Page MenuHomePhabricator

"depool" installed on prometheus hosts but not "confctl"
Closed, ResolvedPublic

Description

I noticed this yesterday when rolling-restart prometheus hosts, when depool is called and there's no confctl then nothing is printed and no explicit error but exit code 127

root@prometheus2003:~# depool
Depooling all services on prometheus2003.codfw.wmnet
root@prometheus2003:~# echo $?
127
root@prometheus2003:~# which confctl
root@prometheus2003:~#

Event Timeline

Restricted Application added a subscriber: Aklapper. · View Herald TranscriptMay 28 2020, 10:20 AM
Joe added a subscriber: Joe.May 28 2020, 10:42 AM

This happens because the prometheus role somehow includes conftool::scripts but not profile::conftool::client.

A quick survey of production says this only happens on the prometheus servers and on the restbase-dev servers, where this is kind-of expected:

$ sudo cumin 'P{C:conftool::scripts} and not P{C:profile::conftool::client}'
7 hosts will be targeted:
prometheus[2003-2004].codfw.wmnet,prometheus[1003-1004].eqiad.wmnet,restbase-dev[1004-1006].eqiad.wmnet

So I think the right fix is:

  • Fail from the scripts if the binary is not found
  • Add profile::conftool::client to role::prometheus, or switch it to use profile::lvs::realserver that requires it.

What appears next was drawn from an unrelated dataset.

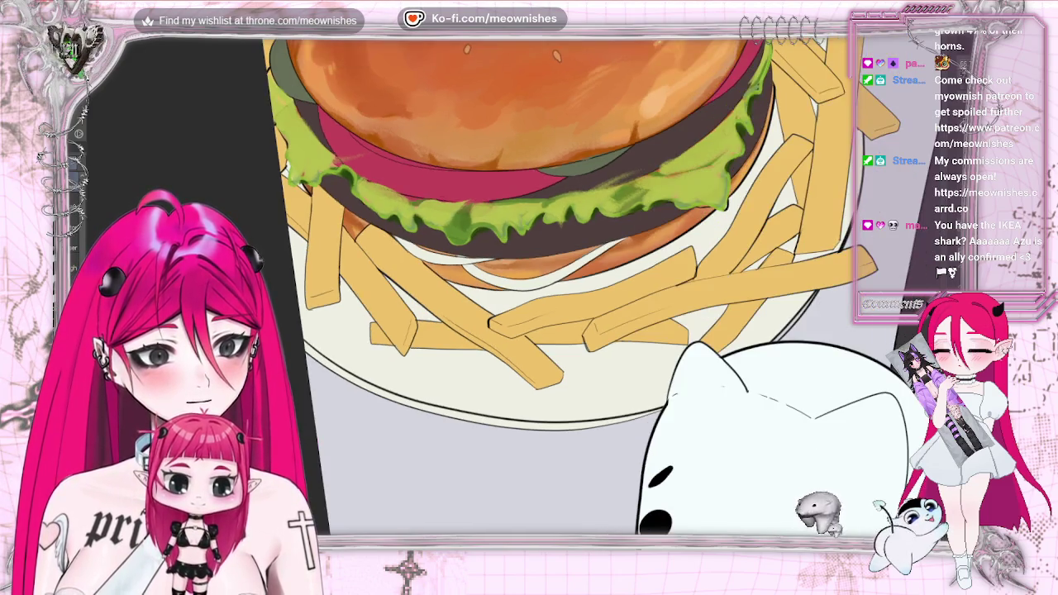
# - Zoom in on the lettuce and tone its bright green down toward translucent olive
pyautogui.scroll(1, 570, 285)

Change 599298 had a related patch set uploaded (by Filippo Giunchedi; owner: Filippo Giunchedi):
[operations/puppet@production] prometheus: include ::profile::conftool::client

https://gerrit.wikimedia.org/r/599298

Change 599299 had a related patch set uploaded (by Filippo Giunchedi; owner: Filippo Giunchedi):
[operations/puppet@production] conftool: bail on confctl not found

https://gerrit.wikimedia.org/r/599299

Change 599299 merged by Filippo Giunchedi:
[operations/puppet@production] conftool: bail on confctl not found

https://gerrit.wikimedia.org/r/599299

Change 602334 had a related patch set uploaded (by Filippo Giunchedi; owner: Filippo Giunchedi):
[operations/puppet@production] conftool: fix confctl detection logic

https://gerrit.wikimedia.org/r/602334

Change 602334 merged by Filippo Giunchedi:
[operations/puppet@production] conftool: fix confctl detection logic

https://gerrit.wikimedia.org/r/602334

Change 599298 merged by Filippo Giunchedi:
[operations/puppet@production] prometheus: use profile::lvs::realserver

https://gerrit.wikimedia.org/r/599298

fgiunchedi closed this task as Resolved.Jun 9 2020, 3:28 PM
fgiunchedi claimed this task.

All done!